Sólo dos mil años después, cuando Sigmund Freud sus libros cardinales sobre la oniria publica, se pudo profundizar, capturar —arrimando a un lado el ensamblaje lingüístico— la naturaleza de la metáfora, valga decir de los tropos. En su obra ejemplar La interpretación de los sueños, resumida aunque con nuevos aportes años después en Los sueños (se utilizaron las Obras completas, Madrid, Biblioteca Nueva, 1996, t. I), categóricamente Freud la esencia del plano evocado —conocido entre los lingüistas con el nombre de eje paradigmático— de los tropos descubre: éste se nutre de los sueños. La complejidad de la oniria, ese torbellino hecho del maravilloso desorden de los registros memoriales, de remembranzas, de reminiscencias de disímiles procedencias donde la logicidad —lo rationalis aristótelico— queda excluida, esa oniria pues entraña en su grado puro lo nominado por Freud “las ideas latentes”, éstas cuando el humano retorna de la vigilia persisten en el presente de la conciencia en un horizonte específico de ocultación/revelación (nivel fantástico, misterioso) para reaparecer con su brillo, cual un estallido, en los momentos de la poietiké del artista, ocupan el más denso ámbito —el óseo— de la creación. Puntualiza Freud: “Las primeras ideas latentes que el análisis revela suelen extrañar por su poco corriente apariencia. No parecen presentarse en las tímidas formas expresivas de las que se sirve preferentemente nuestro pensamiento, sino que se muestran representadas simbólicamente por medio de comparaciones, metáforas, como el lenguaje poético, rico en imágenes” (p. 736). Alucinaciones benignas formadas en las catacumbas del espíritu por donde emana la anamnesis platónica, resorte en buena medida del poema. Aproxima, entonces, este descubrimiento freudiano a los portones de bronce detrás de los cuales se oculta/revela el ser de la ódica, abre Freud la ventana para “ver”, en la cognición heideggeriana (salir al “estado de abierto”, a la “iluminación”, a la intemperie), la pulchritudo obscura, la lírica pura tejida con las cabelleras doradas del hechizo…

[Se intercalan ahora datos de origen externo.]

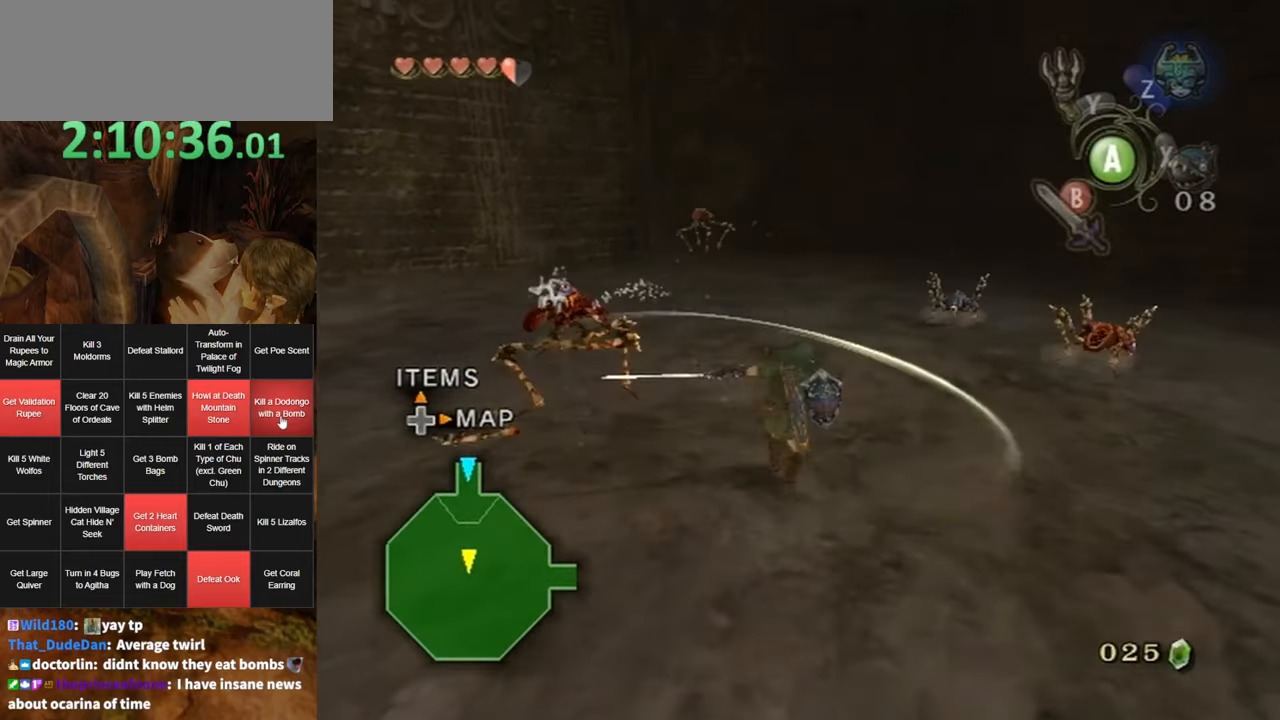
{"buttons": [], "left_stick": "up-right", "right_stick": "center", "events": [[266, "left_stick", "up-right"]]}
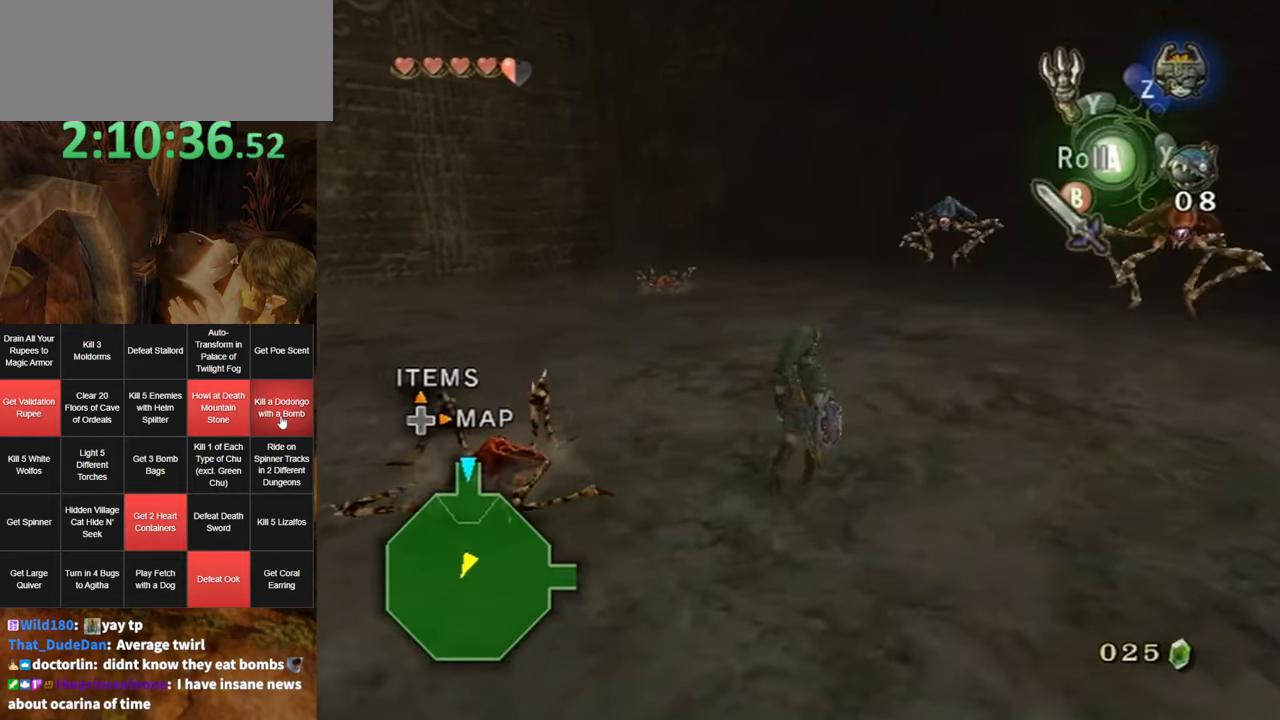
{"buttons": [], "left_stick": "up-right", "right_stick": "center", "events": []}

Asoma así, después de cuanto se ha escrito en las afirmativas anteriores líneas, una imperiosa aporía: ¿en cuál de estas dimensiones yace la realidad, en el sueño o en ella misma tal la entendemos? Si en la del sueño, luego éste constituiría la realidad. Pero siempre quedará el margen onírico, obviamente. Mas al tiempo se retornará a la misma duda aunque invertida, ¿en cuál de estas dimensiones yace el sueño, en la realidad o en él mismo tal lo entendemos? Difícil salir por la vía horizontal, traspasar el lindero de esta circunferencia. Por eso el poeta en ese círculo un anfiteatro levanta para escenificar su tragedia o su comedia, un escape vertical hacia el cielo terrestre, el sacro misterio de la belleza. Ciertamente esto ya, en un nivel órfico, en la basal lengua griega clásica Platón en el Fedro, a sus alumnos lo había anunciado: “Quien intente aproximarse al santuario de la poesía sin estar agitado por este delirio que viene de las musas, o quien crea que el arte (-tékhne) sólo basta para hacerle porta, estará muy distante de la perfección: la poesía de los sabios se verá siempre eclipsada por las odas que respiran un éxtasis divino” (México, Porrúa, 1972, p. 636).

Vagará, ahora sí, el lector con este mapa —¡o puzzle!— en la mano, por el laberinto de los versos del juglar Alberto José Pérez.